This was a rerun (in reverse) of a trip we did back in the early 1980s; cycle touring then was rare enough to make the local media.
Whangamona republic before dark; a call to home reinforced that "You've only got three hours of daylight - you'd better get moving".
Fortunately a westerly tail wind sped me across the flat bits to Douglas. The Nga Haerenga version of the Forgotten World Highway avoids this potentially boring section by heading in from Waitara; but I didn't have time for that variation.
|Model students at Douglas School|
I headed up the road to the Whangamomona Hotel for a beer and a plate of venison sausages. The hotel seemed to have retained it's country pub charm, despite a change of ownership; the previous management had created an interesting ambience by using Fawlty Towers videos as a customer relations training tool.
The road then dropped down to the Tangarakau Gorge - the 12 km of unsealed road left on the route. The lack of traffic, and the atmosphere of the bush clad hills, more than makes up for the gravel.
|Horses meet folder, Whangamomona|
Dawn in Whangamomona is always misty, which isn't a problem at bicycle speed when you meet a herd of sheep, or a group of horses.
Soon the cloud, and my altitude, lifted, as I climbed to Tahora Saddle, where a small campground/ bed & breakfast exists on an unlikely outcrop; to save the final climb to the accomodation, the letterbox is a scale model.
|Traffic gives way to sheep, Whangamomona|
|Mist clearing on the way to Tahora|
|Letterbox, Tahora Saddle|
The heart of the Forgotten World Highway is the Moki Tunnel (aka the "Hobbit Hole"); carved through the soft papa hill in 1936, then upgraded for triple decker stock trucks in 1989 by having the floor lowered.
The 90 km from Whangamomona to Taumaranui was more of a challenge than distances like that used to be; for the first time I walked the Tern up a hill at Aukopae, and by the time I got to Taumaranui I was composing letters to John Key suggesting that the town be moved 20km closer to Whangamona in the interest of the Nga Haerenga cycle trails. When I was back in cellphone cover I was fielding anxious calls from home about my whereabouts. I felt a bit better about the time I'd taken when a fellow cyclist at the Taumaranui Hotel admitted that he hadn't made it all the way the previous day, stopping 14 km from Taumaranui.

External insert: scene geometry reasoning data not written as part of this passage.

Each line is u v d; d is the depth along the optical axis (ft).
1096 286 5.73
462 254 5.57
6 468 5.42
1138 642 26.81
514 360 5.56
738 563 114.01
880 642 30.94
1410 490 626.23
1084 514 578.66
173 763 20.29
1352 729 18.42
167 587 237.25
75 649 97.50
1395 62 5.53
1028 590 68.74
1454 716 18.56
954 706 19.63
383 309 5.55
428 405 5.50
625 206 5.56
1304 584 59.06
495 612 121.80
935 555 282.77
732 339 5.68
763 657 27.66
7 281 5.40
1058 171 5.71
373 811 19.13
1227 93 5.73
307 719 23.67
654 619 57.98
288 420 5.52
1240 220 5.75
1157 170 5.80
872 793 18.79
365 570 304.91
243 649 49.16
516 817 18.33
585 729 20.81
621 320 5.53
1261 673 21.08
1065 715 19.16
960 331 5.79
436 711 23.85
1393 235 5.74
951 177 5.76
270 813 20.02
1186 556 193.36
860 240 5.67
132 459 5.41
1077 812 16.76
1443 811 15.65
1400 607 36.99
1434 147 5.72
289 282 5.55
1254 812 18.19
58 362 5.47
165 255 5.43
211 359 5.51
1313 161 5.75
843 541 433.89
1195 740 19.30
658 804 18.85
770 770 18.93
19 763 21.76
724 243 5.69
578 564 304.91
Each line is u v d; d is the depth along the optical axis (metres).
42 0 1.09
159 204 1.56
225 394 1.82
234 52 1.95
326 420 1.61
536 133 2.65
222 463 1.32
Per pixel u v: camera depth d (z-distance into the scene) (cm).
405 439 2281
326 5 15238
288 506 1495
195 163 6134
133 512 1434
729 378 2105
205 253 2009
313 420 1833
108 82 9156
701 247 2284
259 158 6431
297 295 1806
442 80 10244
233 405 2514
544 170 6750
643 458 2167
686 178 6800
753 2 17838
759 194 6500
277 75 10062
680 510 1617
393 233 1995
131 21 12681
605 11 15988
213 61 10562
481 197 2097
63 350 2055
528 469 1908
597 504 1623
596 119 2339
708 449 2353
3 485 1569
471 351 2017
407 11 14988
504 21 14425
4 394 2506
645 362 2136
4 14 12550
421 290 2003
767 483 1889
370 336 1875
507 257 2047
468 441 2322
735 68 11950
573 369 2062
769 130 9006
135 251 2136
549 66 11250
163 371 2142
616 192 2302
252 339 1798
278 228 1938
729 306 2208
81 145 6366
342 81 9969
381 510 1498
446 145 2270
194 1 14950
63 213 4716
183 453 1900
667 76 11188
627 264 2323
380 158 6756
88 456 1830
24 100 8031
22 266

The next day I headed south to National Park and the mis-behaving maunga: the beautiful Ruapehu and the usurper Tongariro were both shrouded in cloud. On the way, a scrap wood dinosaur offered an excuse to stop before tackling the Raurimu hill.
|Journey's end: Ruapehu acting shy|
But the National Park station cafe did a fine curry pie, and then it was a relaxing afternoon on the train, watching the North Island go by till we reached Britomart.